What does it mean when a software company obsessively focused on innovating the way we use our mobile devices to see and communicate with the world adds virtual voice agents? Possibly e-commerce magic, with a powerful layer of augmented reality.
That's what may be in the offing with the recent acquisition of Israel-based Voca.ai by Snap, the company behind Snapchat.
The deal was first reported by Israeli tech news site CalCalist, which claims the price was $70 million, however, neither party involved in the deal has confirmed the figure.
By now, most of us are familiar with virtual voice agents that pop up when we're making a customer service call to a bank or retail store. They can be frustrating, especially when you're upset about a transaction, or in a rush. What Voca's approach to virtual voice agents promises is what it calls a "speech-to-intent" algorithm that can more efficiently detect what a human caller is attempting to accomplish.
This is all delivered (based on samples we've listened to) via a very natural sounding virtual voice agent. The result is so impressive that credit card giant American Express invested in the startup via its Amex Ventures fund late last year. Among the use cases listed on Voca's website are banking, insurance, legal services, and telecommunications.
So what could this all dry, business-centric customer service have to do with the messaging and AR fun happening over at Snap? What's really behind the acquisition? Snap isn't saying much publicly, but the more intimately familiar you are with Snapchat, the more the potential synergy of adding Voca Agents to Snap becomes obvious.
Beyond the fun Snap Lens modules that allow you to use augmented reality to transform your face using Snapchat, the app also lets you point your smartphone's camera at nearly any product to reveal its price and an e-commerce link, monitor a song to detect its artist and title information, scan plants and animals to detect their designations, and even solve complex math problems. Quietly, Snap has built one of the most powerful world understanding and all-in-one e-commerce tools ever, even though many still incorrectly continue to view Snapchat as limited to messaging. It's clear that Snap is building a mobile world interface, largely powered by machine learning and augmented reality.
Now, what if you took all of that machine learning and e-commerce interactivity and added a clever virtual voice agent to the mix? You might suddenly find that the Snapchat app feels "alive" as it guides you through its features, whether the task is shopping for the right product, or helping you with your homework or research. More ambitiously, in the future, it's not difficult to imagine Voca's voice agents being paired with 3D-modeled AR virtual agents similar to what I experienced last year (limited to 2D on the desktop) with Soul Machine's convincing customer service avatars.

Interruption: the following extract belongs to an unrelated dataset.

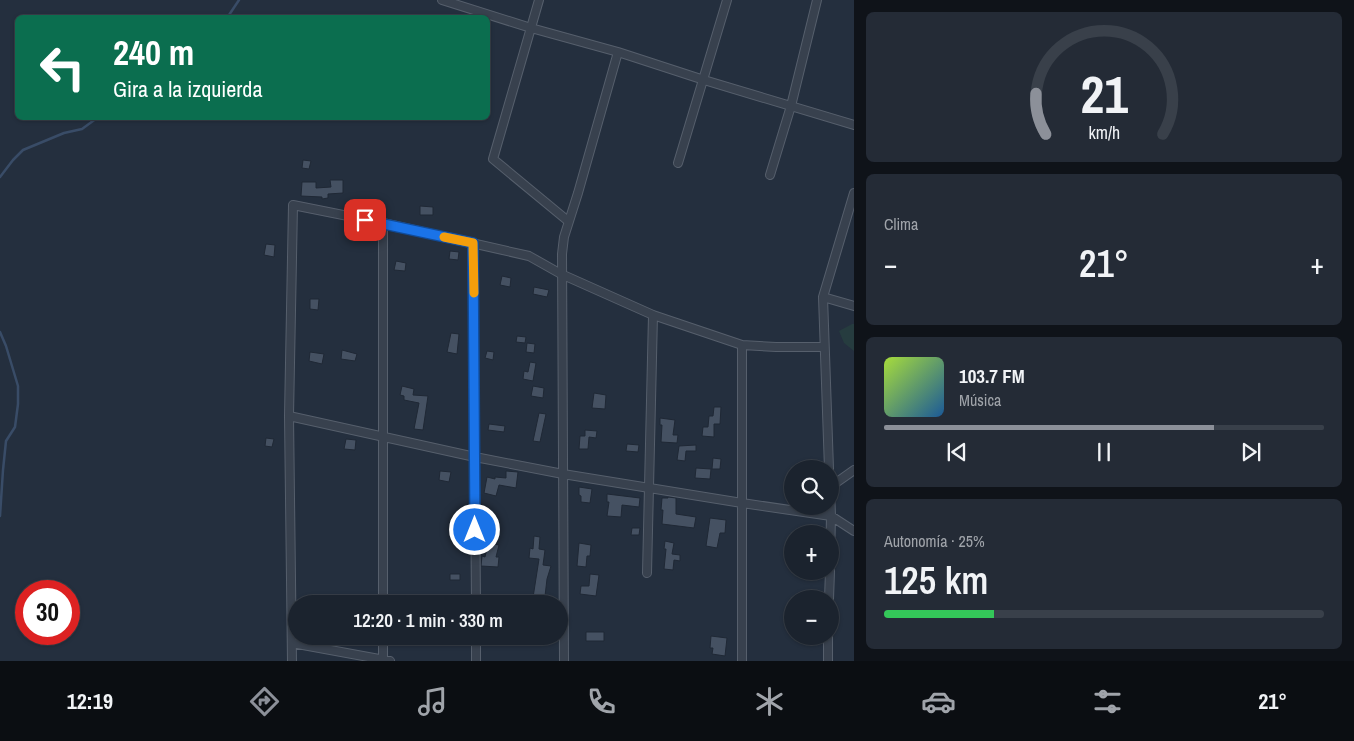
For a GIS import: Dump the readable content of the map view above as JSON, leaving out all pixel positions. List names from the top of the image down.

The Soul Machines virtual assistant avatar.Image by Adario Strange/Next Reality
And maybe, if we're lucky, the feature could one day be offered as a part of the Lens Studio software suite, possibly allowing anyone to create an AR experience with added virtual voice assistant interactivity. Now that you can add music to your Snapchat messages, it only makes sense to eventually add a virtual voice presence for more interactive shares. That's the dream, but for now, if Snap can just add this powerful virtual agent to its e-commerce camera-enabled offering, it could be a game-changer.
Oh, and one more thing…what if Snap adds the voice agent technology to Spectacles? We've already seen Amazon's Echo Frames, which don't offer AR functionality but provide a baby-step toward full-fledged smartglasses by adding the virtual assistant powers of Alexa to your face, enabled with a tap on the side of the glasses. Nevertheless, most agree that Echo Frames aren't quite premium in terms of build and design — something Snap excels at with the latest models of Spectacles. Putting virtual audio assistance into a pair of Snap Spectacles (think the movie Her) while not sacrificing any style points is something a number of us would sign up for yesterday.
Additionally, imagine if some of the machine learning-powered world understanding inherent in the Snapchat app could one day be embedded in the Spectacles camera, allowing you to glance at a doggo, tap the side of your Spectacles, and then have the embedded Voca virtual agent whisper the name of the mysterious pooch into your ear. Yes, we're getting a little ahead of ourselves in the "imagine if" department, but Snap moves pretty fast, so we shouldn't be surprised at how rapidly Voca's algorithm gets deployed via the company's flagship products.